Ow, ow, ow. Nikki adjusts the pressure, but I don’t’ want her to let up too much. I know it’s going to take some serious effort on her part to break up the adhesions and knots in my back, and hey, I want to teach it a lesson. After a while, it stops hurting, quits snapping, and starts to feel pliable.

She works on me for 45 minutes. When I finally get off the table and reach up to touch my shoulder muscles and back, I’m amazed they now feel spongy. A nap, some yoga, a break from the computer—that’s all I need to finish out my Wednesday.

No more “Oh!,” no more “Ow”—I’m ready to just say “Ah.”

Tuesday
May092006

Reality Check

It took me months to muster the courage to pick up the phone and make an appointment for my annual mammogram. Every Sunday I’d make my weekly “to do” list, and every day I’d procrastinate on making the call. I felt like a huge burden had been lifted when I finally dialed my doctor’s number, got my Pap smear last week, and had her arrange for the mammogram—today.

But relief has quickly been replaced by dread.

My mother died of breast cancer 14 years ago. Normally, I simply don’t think about it, but every year when it’s time for my mammogram, I get a reality check. I come face to face not only with the prospect of cancer but the memories of my mother’s suffering and my loss.

It makes me squirm. My stomach churns. When I woke up to gray clouds and rain today and the prospect of catching two buses to get to the clinic, I didn’t feel any better. Not only do I bring personal baggage to this appointment, but every medical first here is a mild source of anxiety because I don’t know quite what to expect.

Never underestimate the comfort of a familiar face and a friendly nurse at the doctor’s office, the confidence you place in the people who have been with you over the long haul.

The technician who did my mammograms in Virginia was an older woman and a Christian. She was professional and didn’t talk about her faith, but her office space had a bulletin board with all sorts of notes and cartoons tacked to it, including Scriptures she found inspirational or meaningful and words and facts meant to comfort her patients. Once when I was preparing for my exam in that room, I noticed she had a Post-it note on her desk calendar with a reminder to “Pray for every patient!”

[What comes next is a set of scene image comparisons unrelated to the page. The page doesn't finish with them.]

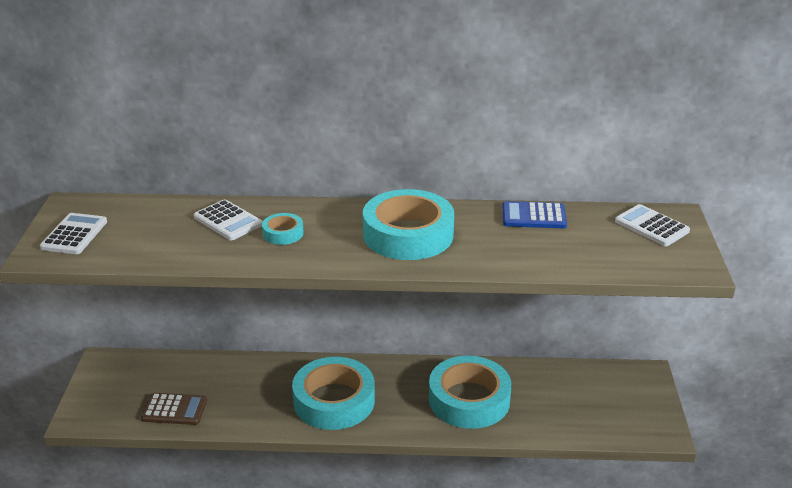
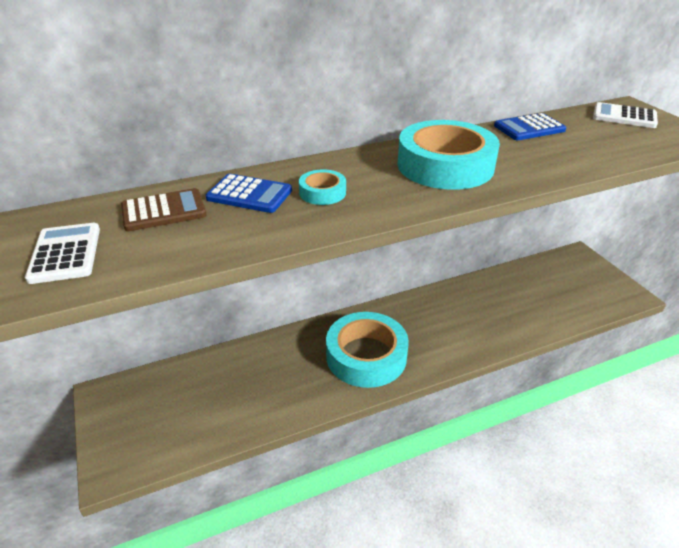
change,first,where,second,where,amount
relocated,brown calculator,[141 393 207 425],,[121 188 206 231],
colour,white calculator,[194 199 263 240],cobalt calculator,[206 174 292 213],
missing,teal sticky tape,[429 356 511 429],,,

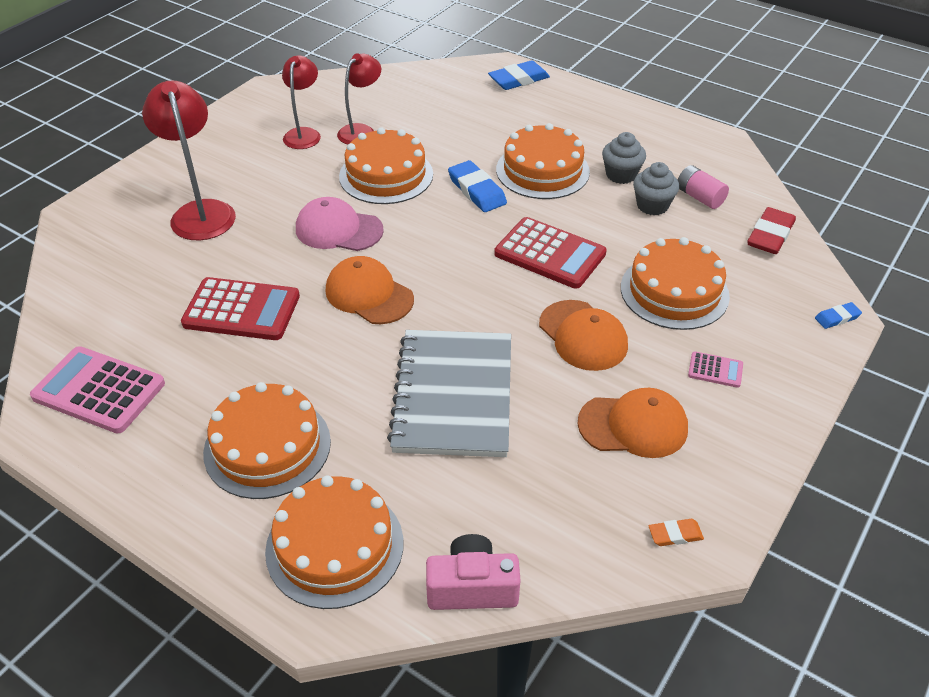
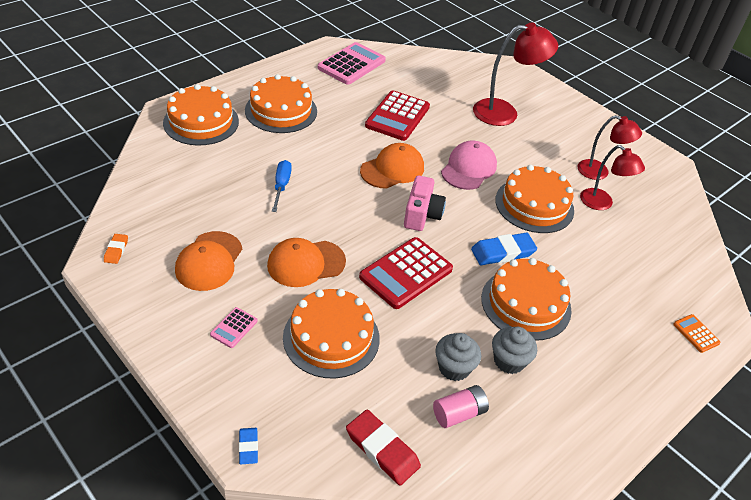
change,first,where,second,where,amount
exchanged,gray exercise book,[387 330 511 457],cobalt hand screwdriver,[272 160 292 212],
relocated,pink photo camera,[426 534 521 610],,[404 175 446 231],
exchanged,cobalt eraser,[488 60 550 90],bright orange calculator,[673 314 721 353],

Maybe some people would be uncomfortable with the idea of someone’s spiritual life and professional life intersecting that way, but I loved that she was committed to taking a moment to meditate, focus, and pray for me before doing my exam. To me, it represented the ultimate standard of care, evidence of a personal and professional commitment to my well being, a sign I wasn't just a "task" but a person.

Undressed and feeling vulnerable in a room with all my fears and memories and the cold glass plates that will compress my breasts until they ache, I can use all the comfort and care that's offered.